Usciti dalla penombra della navata, all’ingresso dello spazio del cubo, si torna a vedere la luce ma non c’è nulla di edificante in questo perché qui incombe accecante (come un oggetto che appare in controluce in un incubo) Blind, un enorme parallelepipedo nero in cui è incastonato un aereo. Le dimensioni monumentali (ma non i materiali, perché a differenza dalla prima opera qui il marmo non è stato utilizzato) fanno pensare a un memoriale, perché inevitabilmente la mente torna universalmente alle immagini della strage dell’11 settembre di 20 anni fa.

INSOMMA, sembra di muoversi in un mondo onirico, in un sogno angoscioso, che cromaticamente parte dal bianco candido e leggero del respiro, passa per le ombre grigie del passato e si conclude con un opprimente macigno-monito nero. Una mostra il cui coinvolgimento è anche (come spesso accade con l’artista) intellettuale prima che estetico o esclusivamente emotivo. Un percorso espositivo impossibile da fotografare, che l’intelligenza di Maurizio Cattelan, ancora in controtendenza, ha voluto sottrarre ai social, caricandolo di una componente fisica ed esperienziale che deve essere vissuta personalmente con corpo vigile e occhi e mente ben aperti.
++++++++
CONSEGNA A: Individua e trascrivi ogni riga dell'elenco in cui compare la stringa "planeOp", rispettando la distinzione tra maiuscole e minuscole.
Il testo sulla mostra e l'elenco non hanno alcun legame tra loro.

DATI FORNITI:
++++++++
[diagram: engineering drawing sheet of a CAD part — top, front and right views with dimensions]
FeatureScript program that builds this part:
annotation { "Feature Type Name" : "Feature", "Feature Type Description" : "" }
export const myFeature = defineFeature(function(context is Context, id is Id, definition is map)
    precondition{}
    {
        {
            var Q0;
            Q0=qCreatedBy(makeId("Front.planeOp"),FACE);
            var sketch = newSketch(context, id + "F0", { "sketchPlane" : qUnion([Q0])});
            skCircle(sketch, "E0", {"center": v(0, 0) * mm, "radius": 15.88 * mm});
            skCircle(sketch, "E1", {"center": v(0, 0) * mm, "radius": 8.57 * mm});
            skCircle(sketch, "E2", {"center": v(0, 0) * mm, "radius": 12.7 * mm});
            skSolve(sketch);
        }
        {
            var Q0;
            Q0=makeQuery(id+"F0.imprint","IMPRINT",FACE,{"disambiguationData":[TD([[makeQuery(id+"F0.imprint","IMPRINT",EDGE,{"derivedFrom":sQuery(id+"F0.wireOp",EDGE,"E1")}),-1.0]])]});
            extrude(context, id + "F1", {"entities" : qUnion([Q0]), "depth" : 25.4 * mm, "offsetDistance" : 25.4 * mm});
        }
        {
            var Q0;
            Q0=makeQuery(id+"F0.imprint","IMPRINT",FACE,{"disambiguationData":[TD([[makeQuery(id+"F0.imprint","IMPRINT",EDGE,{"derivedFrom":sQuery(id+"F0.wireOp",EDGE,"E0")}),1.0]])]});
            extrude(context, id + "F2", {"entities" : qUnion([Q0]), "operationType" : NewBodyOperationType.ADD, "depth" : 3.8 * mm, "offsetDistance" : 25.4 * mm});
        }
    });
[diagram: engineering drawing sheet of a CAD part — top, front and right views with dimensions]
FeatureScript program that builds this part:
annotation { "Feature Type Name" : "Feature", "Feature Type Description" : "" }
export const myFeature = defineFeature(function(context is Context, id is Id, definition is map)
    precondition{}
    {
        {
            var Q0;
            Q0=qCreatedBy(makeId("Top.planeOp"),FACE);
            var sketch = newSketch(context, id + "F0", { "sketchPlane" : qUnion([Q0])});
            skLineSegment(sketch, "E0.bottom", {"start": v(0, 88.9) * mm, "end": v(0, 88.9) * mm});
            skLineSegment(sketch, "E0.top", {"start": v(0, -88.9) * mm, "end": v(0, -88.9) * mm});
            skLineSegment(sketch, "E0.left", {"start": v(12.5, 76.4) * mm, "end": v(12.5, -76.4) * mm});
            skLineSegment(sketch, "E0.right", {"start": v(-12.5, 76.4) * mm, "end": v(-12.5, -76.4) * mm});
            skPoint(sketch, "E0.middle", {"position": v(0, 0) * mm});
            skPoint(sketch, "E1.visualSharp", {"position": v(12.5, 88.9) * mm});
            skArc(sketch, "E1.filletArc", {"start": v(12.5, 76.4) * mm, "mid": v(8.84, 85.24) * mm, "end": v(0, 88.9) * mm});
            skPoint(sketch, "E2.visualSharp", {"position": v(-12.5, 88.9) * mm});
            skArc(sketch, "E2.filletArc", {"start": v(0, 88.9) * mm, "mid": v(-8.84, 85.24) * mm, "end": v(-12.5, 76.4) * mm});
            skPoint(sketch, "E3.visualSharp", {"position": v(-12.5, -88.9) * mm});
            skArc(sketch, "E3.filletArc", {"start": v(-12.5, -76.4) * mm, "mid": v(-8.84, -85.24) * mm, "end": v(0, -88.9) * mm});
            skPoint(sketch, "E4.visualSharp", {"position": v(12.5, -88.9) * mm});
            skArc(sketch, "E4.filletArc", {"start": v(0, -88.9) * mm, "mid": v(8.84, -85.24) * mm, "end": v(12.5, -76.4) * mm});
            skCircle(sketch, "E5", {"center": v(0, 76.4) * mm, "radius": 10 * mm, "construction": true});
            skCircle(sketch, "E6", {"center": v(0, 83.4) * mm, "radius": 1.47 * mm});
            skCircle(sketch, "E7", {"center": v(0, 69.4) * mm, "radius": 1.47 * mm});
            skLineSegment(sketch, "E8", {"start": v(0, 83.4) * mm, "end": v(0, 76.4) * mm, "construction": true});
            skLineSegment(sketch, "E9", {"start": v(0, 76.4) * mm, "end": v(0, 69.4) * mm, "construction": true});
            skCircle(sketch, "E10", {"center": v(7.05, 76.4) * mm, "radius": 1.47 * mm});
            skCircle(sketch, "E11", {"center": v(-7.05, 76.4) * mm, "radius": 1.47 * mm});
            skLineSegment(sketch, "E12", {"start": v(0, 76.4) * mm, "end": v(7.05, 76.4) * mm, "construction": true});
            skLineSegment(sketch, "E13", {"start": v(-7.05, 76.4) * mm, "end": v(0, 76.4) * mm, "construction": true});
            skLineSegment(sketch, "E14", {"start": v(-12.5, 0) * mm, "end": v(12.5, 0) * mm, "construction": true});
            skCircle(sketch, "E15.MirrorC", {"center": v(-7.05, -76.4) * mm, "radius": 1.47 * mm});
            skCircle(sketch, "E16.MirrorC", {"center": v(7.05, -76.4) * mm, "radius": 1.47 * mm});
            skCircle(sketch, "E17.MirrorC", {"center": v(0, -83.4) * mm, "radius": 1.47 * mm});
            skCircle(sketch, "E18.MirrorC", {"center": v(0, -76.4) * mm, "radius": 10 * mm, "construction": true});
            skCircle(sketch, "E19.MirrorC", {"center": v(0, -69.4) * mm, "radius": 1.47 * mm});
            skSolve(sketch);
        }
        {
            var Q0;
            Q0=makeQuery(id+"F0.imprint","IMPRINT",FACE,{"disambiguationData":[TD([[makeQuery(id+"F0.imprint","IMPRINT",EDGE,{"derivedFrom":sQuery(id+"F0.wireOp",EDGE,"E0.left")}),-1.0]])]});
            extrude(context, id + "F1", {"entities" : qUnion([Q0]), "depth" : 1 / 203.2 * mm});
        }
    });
++++++++
CONSEGNA B: Traduci in inglese questa frase del testo sulla mostra: "Una mostra il cui coinvolgimento è anche (come spesso accade con l’artista) intellettuale prima che estetico o esclusivamente emotivo."

SOLUZIONE SVOLTA A:
            Q0=qCreatedBy(makeId("Front.planeOp"),FACE);
            Q0=qCreatedBy(makeId("Top.planeOp"),FACE);

SOLUZIONE SVOLTA B: An exhibition whose involvement is also (as often happens with the artist) intellectual before it is aesthetic or purely emotional.